TASK TO CARRY OUT: Given the records underneath, please repeat exactly the lines from the line with "méthode naturelle d’expression" through the line with "num dispositivo, tais", passing over any picture.
━━ STORED DATA ━━
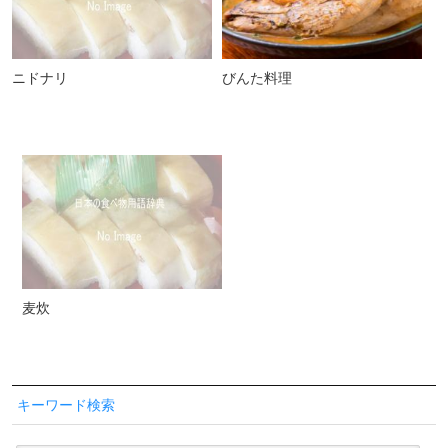
ニドナリ
びんた料理
麦炊
キーワード検索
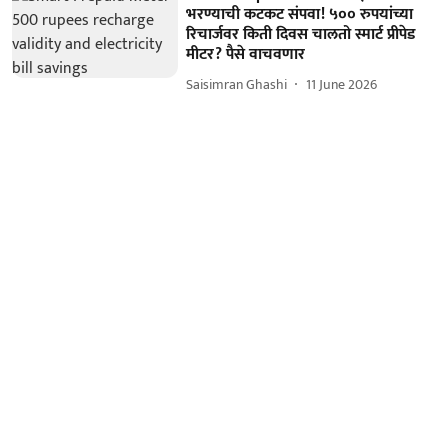
भरण्याची कटकट संपवा! ५०० रुपयांच्या
रिचार्जवर किती दिवस चालतो स्मार्ट प्रीपेड
मीटर? पैसे वाचवणार
Saisimran Ghashi
11 June 2026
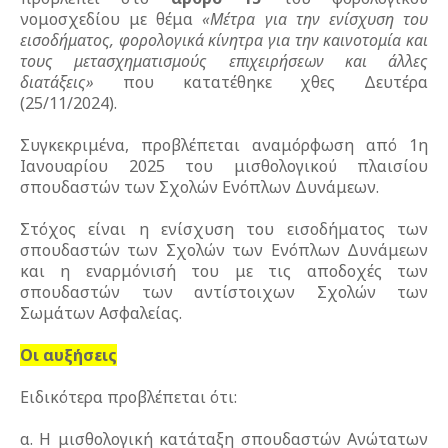
νομοσχεδίου με θέμα
«Μέτρα για την ενίσχυση του
εισοδήματος, φορολογικά κίνητρα για την καινοτομία και
τους μετασχηματισμούς επιχειρήσεων και άλλες
διατάξεις»
που κατατέθηκε χθες Δευτέρα
(25/11/2024).
Συγκεκριμένα, προβλέπεται αναμόρφωση από 1η
Ιανουαρίου 2025 του μισθολογικού πλαισίου
σπουδαστών των Σχολών Ενόπλων Δυνάμεων.
Στόχος είναι η ενίσχυση του εισοδήματος των
σπουδαστών των Σχολών των Ενόπλων Δυνάμεων
και η εναρμόνισή του με τις αποδοχές των
σπουδαστών των αντίστοιχων Σχολών των
Σωμάτων Ασφαλείας.
Οι αυξήσεις
Ειδικότερα προβλέπεται ότι:
α. Η μισθολογική κατάταξη σπουδαστών Ανώτατων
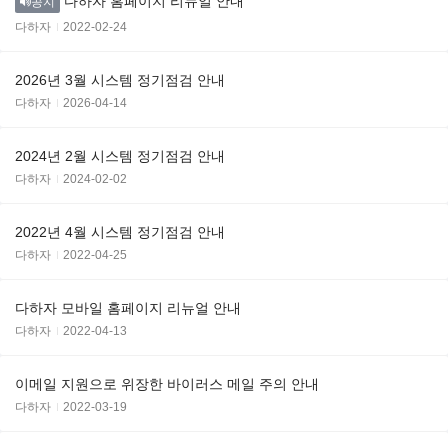
다하자 홈페이지 리뉴얼 안내
공지
다하자
2022-02-24
2026년 3월 시스템 정기점검 안내
다하자
2026-04-14
2024년 2월 시스템 정기점검 안내
다하자
2024-02-02
2022년 4월 시스템 정기점검 안내
다하자
2022-04-25
다하자 모바일 홈페이지 리뉴얼 안내
다하자
2022-04-13
이메일 지원으로 위장한 바이러스 메일 주의 안내
다하자
2022-03-19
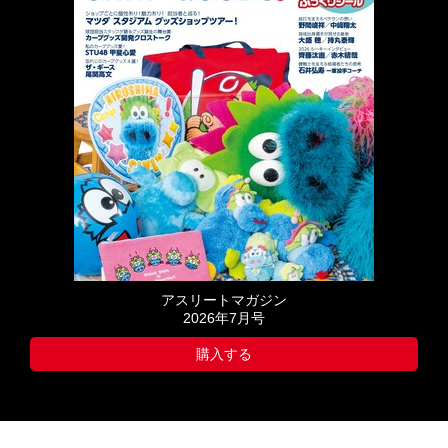
アスリートマガジン
2026年7月号
購入する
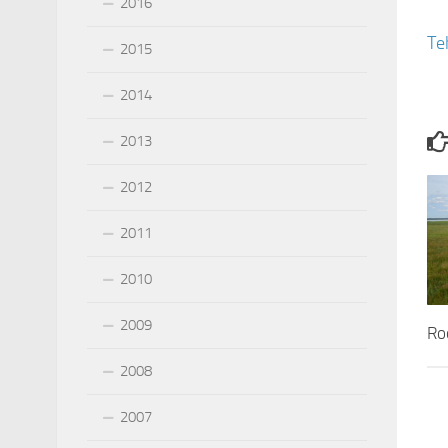
2016
Te
2015
2014
2013
2012
2011
2010
2009
Ro
2008
2007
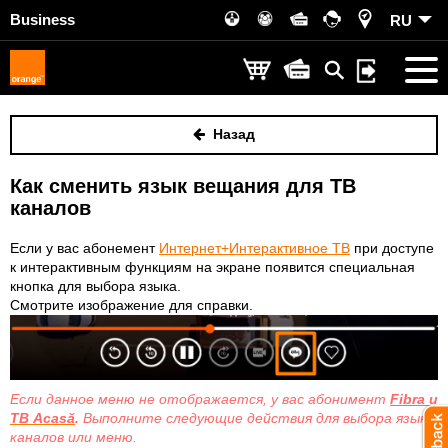
Business
RU
Назад
Как сменить язык вещания для ТВ
каналов
Если у вас aбонемент
Интернет+Интерактивное ТВ
при доступе
к интерактивным функциям на экране появится специальная
кнопка для выбора языка.
Смотрите изображение для справки.
Если данное меню не отображается, у вас абонимент
Fibra и
ТВ Acasă
.
Выполните следующие действия для выбора языка
каналов или меню.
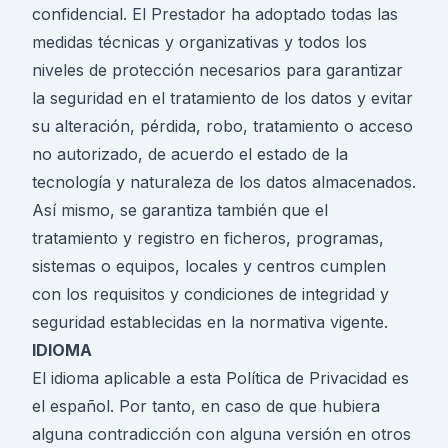
confidencial. El Prestador ha adoptado todas las
medidas técnicas y organizativas y todos los
niveles de protección necesarios para garantizar
la seguridad en el tratamiento de los datos y evitar
su alteración, pérdida, robo, tratamiento o acceso
no autorizado, de acuerdo el estado de la
tecnología y naturaleza de los datos almacenados.
Así mismo, se garantiza también que el
tratamiento y registro en ficheros, programas,
sistemas o equipos, locales y centros cumplen
con los requisitos y condiciones de integridad y
seguridad establecidas en la normativa vigente.
IDIOMA
El idioma aplicable a esta Política de Privacidad es
el español. Por tanto, en caso de que hubiera
alguna contradicción con alguna versión en otros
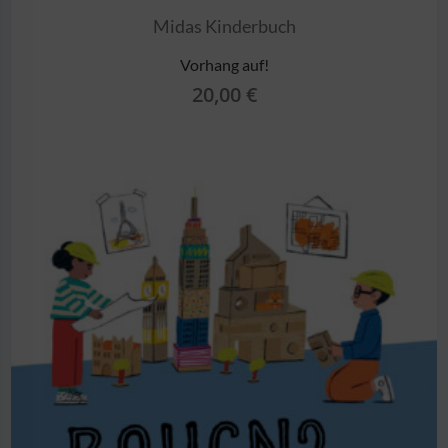
Midas Kinderbuch
Vorhang auf!
20,00
€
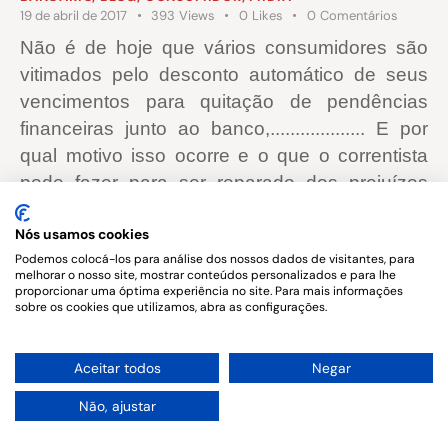
19 de abril de 2017
393
Views
0
Likes
0
Comentários
Não é de hoje que vários consumidores são
vitimados pelo desconto automático de seus
vencimentos para quitação de pendências
financeiras junto ao banco,................... E por
qual motivo isso ocorre e o que o correntista
pode fazer para ser reparado dos prejuízos
sofridos?
Nós usamos cookies
Podemos colocá-los para análise dos nossos dados de visitantes, para
melhorar o nosso site, mostrar conteúdos personalizados e para lhe
proporcionar uma óptima experiência no site. Para mais informações
sobre os cookies que utilizamos, abra as configurações.
Copyright © 2026. All rights reserved.
1
Aceitar todos
Negar
Não, ajustar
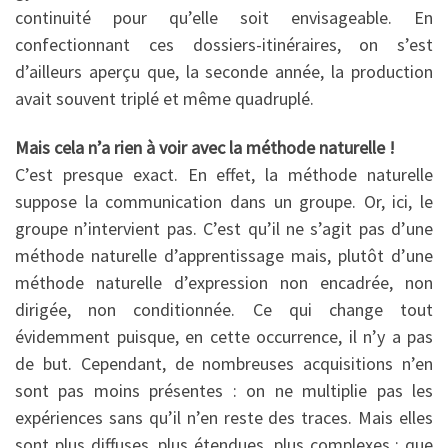
continuité pour qu’elle soit envisageable. En
confectionnant ces dossiers-itinéraires, on s’est
d’ailleurs aperçu que, la seconde année, la production
avait souvent triplé et même quadruplé.
Mais cela n’a rien à voir avec la méthode naturelle !
C’est presque exact. En effet, la méthode naturelle
suppose la communication dans un groupe. Or, ici, le
groupe n’intervient pas. C’est qu’il ne s’agit pas d’une
méthode naturelle d’apprentissage mais, plutôt d’une
méthode naturelle d’expression non encadrée, non
dirigée, non conditionnée. Ce qui change tout
évidemment puisque, en cette occurrence, il n’y a pas
de but. Cependant, de nombreuses acquisitions n’en
sont pas moins présentes : on ne multiplie pas les
expériences sans qu’il n’en reste des traces. Mais elles
sont plus diffuses, plus étendues, plus complexes : que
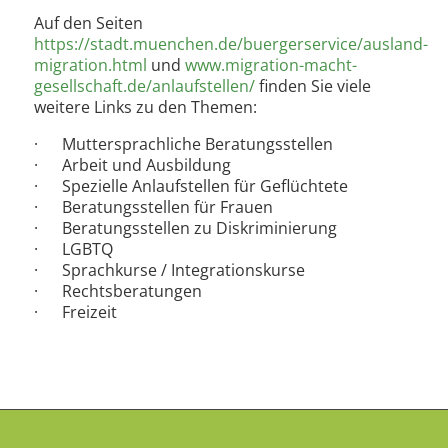
Auf den Seiten
https://stadt.muenchen.de/buergerservice/ausland-
migration.html
und
www.migration-macht-
gesellschaft.de/anlaufstellen/
finden Sie viele
weitere Links zu den Themen:
· Muttersprachliche Beratungsstellen
· Arbeit und Ausbildung
· Spezielle Anlaufstellen für Geflüchtete
· Beratungsstellen für Frauen
· Beratungsstellen zu Diskriminierung
· LGBTQ
· Sprachkurse / Integrationskurse
· Rechtsberatungen
· Freizeit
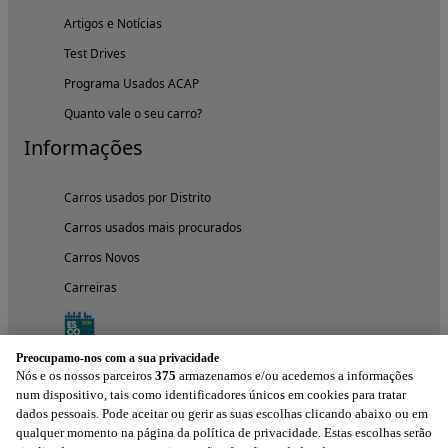
Artigos e Notícias
Test Drives
Programa Usados ACAP
Quanto vale o seu carro?
Informações
Carros usados por Distrito
Carros usados mais procurados
Carros Novos
Carreiras
Preocupamo-nos com a sua privacidade
Nós e os nossos parceiros
375
armazenamos e/ou acedemos a informações
num dispositivo, tais como identificadores únicos em cookies para tratar
dados pessoais. Pode aceitar ou gerir as suas escolhas clicando abaixo ou em
qualquer momento na página da política de privacidade. Estas escolhas serão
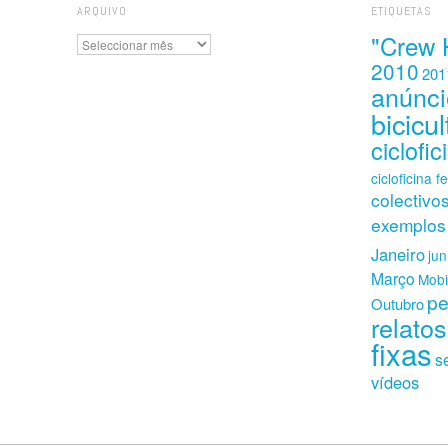
ARQUIVO
ETIQUETAS
"Crew 
Arquivo
2010
201
anúnci
bicicul
ciclofic
cicloficina f
colectivo
exemplos
Janeiro
ju
Março
Mobi
pe
Outubro
relatos
fixas
s
vídeos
━━━
REPLY:
méthode naturelle d’expression non encadrée, non
dirigée, non conditionnée. Ce qui change tout
évidemment puisque, en cette occurrence, il n’y a pas
de but. Cependant, de nombreuses acquisitions n’en
sont pas moins présentes : on ne multiplie pas les
expériences sans qu’il n’en reste des traces. Mais elles
sont plus diffuses, plus étendues, plus complexes : que
Auf den Seiten
https://stadt.muenchen.de/buergerservice/ausland-
migration.html
und
www.migration-macht-
gesellschaft.de/anlaufstellen/
finden Sie viele
weitere Links zu den Themen:
· Muttersprachliche Beratungsstellen
· Arbeit und Ausbildung
· Spezielle Anlaufstellen für Geflüchtete
· Beratungsstellen für Frauen
· Beratungsstellen zu Diskriminierung
· LGBTQ
· Sprachkurse / Integrationskurse
· Rechtsberatungen
· Freizeit
Artigos e Notícias
Test Drives
Programa Usados ACAP
Quanto vale o seu carro?
Informações
Carros usados por Distrito
Carros usados mais procurados
Carros Novos
Carreiras
Preocupamo-nos com a sua privacidade
Nós e os nossos parceiros
375
armazenamos e/ou acedemos a informações
num dispositivo, tais como identificadores únicos em cookies para tratar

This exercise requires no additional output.